PROBLEM TO WORK ON: Repeat the records below word for word and omit each image.

RECORD SET:

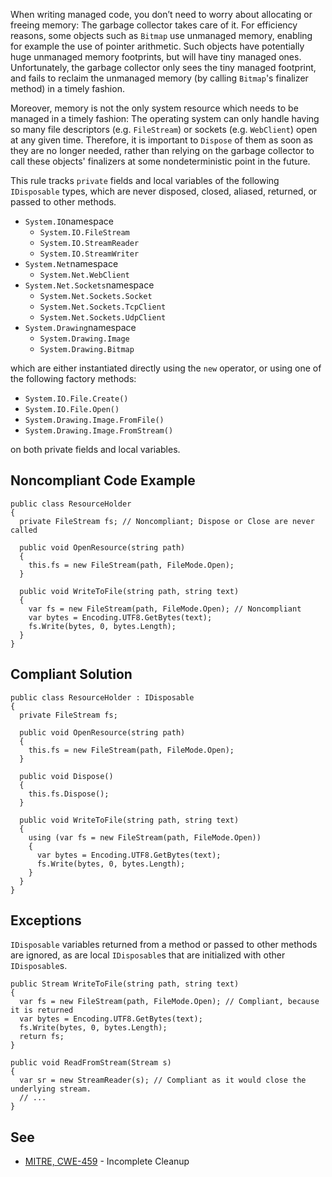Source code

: When writing managed code, you don’t need to worry about allocating or freeing memory: The garbage collector takes care of it. For efficiency reasons, some objects such as `Bitmap` use unmanaged memory, enabling for example the use of pointer arithmetic. Such objects have potentially huge unmanaged memory footprints, but will have tiny managed ones. Unfortunately, the garbage collector only sees the tiny managed footprint, and fails to reclaim the unmanaged memory (by calling `Bitmap`'s finalizer method) in a timely fashion.
 
Moreover, memory is not the only system resource which needs to be managed in a timely fashion: The operating system can only handle having so many file descriptors (e.g. `FileStream`) or sockets (e.g. `WebClient`) open at any given time. Therefore, it is important to `Dispose` of them as soon as they are no longer needed, rather than relying on the garbage collector to call these objects' finalizers at some nondeterministic point in the future.
 
This rule tracks `private` fields and local variables of the following `IDisposable` types, which are never disposed, closed, aliased, returned, or passed to other methods.
 
- `System.IO`namespace
    - `System.IO.FileStream`
    - `System.IO.StreamReader`
    - `System.IO.StreamWriter`
- `System.Net`namespace
    - `System.Net.WebClient`
- `System.Net.Sockets`namespace
    - `System.Net.Sockets.Socket`
    - `System.Net.Sockets.TcpClient`
    - `System.Net.Sockets.UdpClient`
- `System.Drawing`namespace
    - `System.Drawing.Image`
    - `System.Drawing.Bitmap`

which are either instantiated directly using the `new` operator, or using one of the following factory methods:

- `System.IO.File.Create()`
- `System.IO.File.Open()`
- `System.Drawing.Image.FromFile()`
- `System.Drawing.Image.FromStream()`

on both private fields and local variables.
 
## Noncompliant Code Example

    public class ResourceHolder
    {
      private FileStream fs; // Noncompliant; Dispose or Close are never called
    
      public void OpenResource(string path)
      {
        this.fs = new FileStream(path, FileMode.Open);
      }
    
      public void WriteToFile(string path, string text)
      {
        var fs = new FileStream(path, FileMode.Open); // Noncompliant
        var bytes = Encoding.UTF8.GetBytes(text);
        fs.Write(bytes, 0, bytes.Length);
      }
    }

## Compliant Solution

    public class ResourceHolder : IDisposable
    {
      private FileStream fs;
    
      public void OpenResource(string path)
      {
        this.fs = new FileStream(path, FileMode.Open);
      }
    
      public void Dispose()
      {
        this.fs.Dispose();
      }
    
      public void WriteToFile(string path, string text)
      {
        using (var fs = new FileStream(path, FileMode.Open))
        {
          var bytes = Encoding.UTF8.GetBytes(text);
          fs.Write(bytes, 0, bytes.Length);
        }
      }
    }

## Exceptions
 
`IDisposable` variables returned from a method or passed to other methods are ignored, as are local `IDisposable`s that are initialized with other `IDisposable`s.

    public Stream WriteToFile(string path, string text)
    {
      var fs = new FileStream(path, FileMode.Open); // Compliant, because it is returned
      var bytes = Encoding.UTF8.GetBytes(text);
      fs.Write(bytes, 0, bytes.Length);
      return fs;
    }
    
    public void ReadFromStream(Stream s)
    {
      var sr = new StreamReader(s); // Compliant as it would close the underlying stream.
      // ...
    }

## See

- [MITRE, CWE-459](https://cwe.mitre.org/data/definitions/459) - Incomplete Cleanup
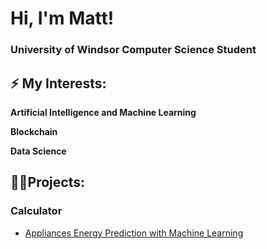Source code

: <h1>Hi, I'm Matt!</h1> 
<h3>University of Windsor Computer Science Student</h3> 

<h2>⚡ My Interests:</h2>

  <b> Artificial Intelligence and Machine Learning </b>

  <b> Blockchain </b>

  <b> Data Science </b>

  <h2>👨‍💻Projects:</h2>

  <h3> Calculator</h3>

- [Appliances Energy Prediction with Machine Learning](https://github.com/RicardoR23/Personal-Projects/)

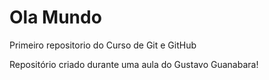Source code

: # Ola Mundo
 Primeiro repositorio do Curso de Git e GitHub

 Repositório criado durante uma aula do Gustavo Guanabara!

REPLY TO THE TASK:
Source code

: When writing managed code, you don’t need to worry about allocating or freeing memory: The garbage collector takes care of it. For efficiency reasons, some objects such as `Bitmap` use unmanaged memory, enabling for example the use of pointer arithmetic. Such objects have potentially huge unmanaged memory footprints, but will have tiny managed ones. Unfortunately, the garbage collector only sees the tiny managed footprint, and fails to reclaim the unmanaged memory (by calling `Bitmap`'s finalizer method) in a timely fashion.
 
Moreover, memory is not the only system resource which needs to be managed in a timely fashion: The operating system can only handle having so many file descriptors (e.g. `FileStream`) or sockets (e.g. `WebClient`) open at any given time. Therefore, it is important to `Dispose` of them as soon as they are no longer needed, rather than relying on the garbage collector to call these objects' finalizers at some nondeterministic point in the future.
 
This rule tracks `private` fields and local variables of the following `IDisposable` types, which are never disposed, closed, aliased, returned, or passed to other methods.
 
- `System.IO`namespace
    - `System.IO.FileStream`
    - `System.IO.StreamReader`
    - `System.IO.StreamWriter`
- `System.Net`namespace
    - `System.Net.WebClient`
- `System.Net.Sockets`namespace
    - `System.Net.Sockets.Socket`
    - `System.Net.Sockets.TcpClient`
    - `System.Net.Sockets.UdpClient`
- `System.Drawing`namespace
    - `System.Drawing.Image`
    - `System.Drawing.Bitmap`

which are either instantiated directly using the `new` operator, or using one of the following factory methods:

- `System.IO.File.Create()`
- `System.IO.File.Open()`
- `System.Drawing.Image.FromFile()`
- `System.Drawing.Image.FromStream()`

on both private fields and local variables.
 
## Noncompliant Code Example

    public class ResourceHolder
    {
      private FileStream fs; // Noncompliant; Dispose or Close are never called
    
      public void OpenResource(string path)
      {
        this.fs = new FileStream(path, FileMode.Open);
      }
    
      public void WriteToFile(string path, string text)
      {
        var fs = new FileStream(path, FileMode.Open); // Noncompliant
        var bytes = Encoding.UTF8.GetBytes(text);
        fs.Write(bytes, 0, bytes.Length);
      }
    }

## Compliant Solution

    public class ResourceHolder : IDisposable
    {
      private FileStream fs;
    
      public void OpenResource(string path)
      {
        this.fs = new FileStream(path, FileMode.Open);
      }
    
      public void Dispose()
      {
        this.fs.Dispose();
      }
    
      public void WriteToFile(string path, string text)
      {
        using (var fs = new FileStream(path, FileMode.Open))
        {
          var bytes = Encoding.UTF8.GetBytes(text);
          fs.Write(bytes, 0, bytes.Length);
        }
      }
    }

## Exceptions
 
`IDisposable` variables returned from a method or passed to other methods are ignored, as are local `IDisposable`s that are initialized with other `IDisposable`s.

    public Stream WriteToFile(string path, string text)
    {
      var fs = new FileStream(path, FileMode.Open); // Compliant, because it is returned
      var bytes = Encoding.UTF8.GetBytes(text);
      fs.Write(bytes, 0, bytes.Length);
      return fs;
    }
    
    public void ReadFromStream(Stream s)
    {
      var sr = new StreamReader(s); // Compliant as it would close the underlying stream.
      // ...
    }

## See

- [MITRE, CWE-459](https://cwe.mitre.org/data/definitions/459) - Incomplete Cleanup
Source code

: <h1>Hi, I'm Matt!</h1> 
<h3>University of Windsor Computer Science Student</h3> 

<h2>⚡ My Interests:</h2>

  <b> Artificial Intelligence and Machine Learning </b>

  <b> Blockchain </b>

  <b> Data Science </b>

  <h2>👨‍💻Projects:</h2>

  <h3> Calculator</h3>

- [Appliances Energy Prediction with Machine Learning](https://github.com/RicardoR23/Personal-Projects/)

Source code

: # Ola Mundo
 Primeiro repositorio do Curso de Git e GitHub

 Repositório criado durante uma aula do Gustavo Guanabara!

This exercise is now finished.